* **Task to complete**: Which rows contain the string "nuit", with uppercase and lowercase letters counting as different? List every such row in full.

* **Data provided**:

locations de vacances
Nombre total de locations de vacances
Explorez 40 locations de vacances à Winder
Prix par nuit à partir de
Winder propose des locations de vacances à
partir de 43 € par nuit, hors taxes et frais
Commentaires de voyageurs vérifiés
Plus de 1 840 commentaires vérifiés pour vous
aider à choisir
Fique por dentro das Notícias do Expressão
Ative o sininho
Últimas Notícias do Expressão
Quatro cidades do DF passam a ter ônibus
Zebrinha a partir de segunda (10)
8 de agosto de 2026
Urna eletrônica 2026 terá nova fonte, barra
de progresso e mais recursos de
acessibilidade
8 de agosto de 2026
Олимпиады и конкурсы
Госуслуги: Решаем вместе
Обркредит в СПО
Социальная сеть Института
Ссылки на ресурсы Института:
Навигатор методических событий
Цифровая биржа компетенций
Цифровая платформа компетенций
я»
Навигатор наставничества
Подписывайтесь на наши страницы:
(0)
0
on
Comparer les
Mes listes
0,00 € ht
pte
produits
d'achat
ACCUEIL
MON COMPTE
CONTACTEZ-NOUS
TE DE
...
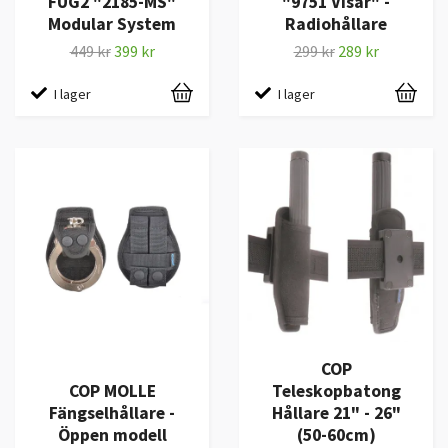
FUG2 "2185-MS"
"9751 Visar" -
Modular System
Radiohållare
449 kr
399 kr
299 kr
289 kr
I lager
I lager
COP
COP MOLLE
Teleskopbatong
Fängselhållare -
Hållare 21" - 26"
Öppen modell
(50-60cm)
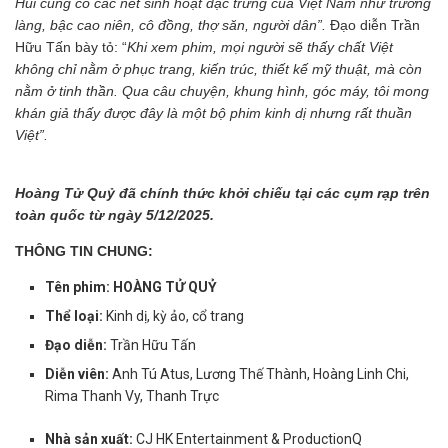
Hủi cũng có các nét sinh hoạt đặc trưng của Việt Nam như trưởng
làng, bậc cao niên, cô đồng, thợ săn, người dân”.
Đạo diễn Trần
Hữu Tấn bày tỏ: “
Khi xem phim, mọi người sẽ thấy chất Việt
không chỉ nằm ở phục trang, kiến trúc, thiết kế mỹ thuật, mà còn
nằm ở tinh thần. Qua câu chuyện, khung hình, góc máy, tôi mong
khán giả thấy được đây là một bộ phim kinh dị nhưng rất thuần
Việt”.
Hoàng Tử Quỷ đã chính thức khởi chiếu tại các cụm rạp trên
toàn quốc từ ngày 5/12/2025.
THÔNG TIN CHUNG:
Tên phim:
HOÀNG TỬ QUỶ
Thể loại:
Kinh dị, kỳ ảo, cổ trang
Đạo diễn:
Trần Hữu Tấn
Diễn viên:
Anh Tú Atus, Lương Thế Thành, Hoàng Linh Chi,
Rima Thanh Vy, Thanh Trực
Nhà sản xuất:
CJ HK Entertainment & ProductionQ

* **Your solution**:
Prix par nuit à partir de
partir de 43 € par nuit, hors taxes et frais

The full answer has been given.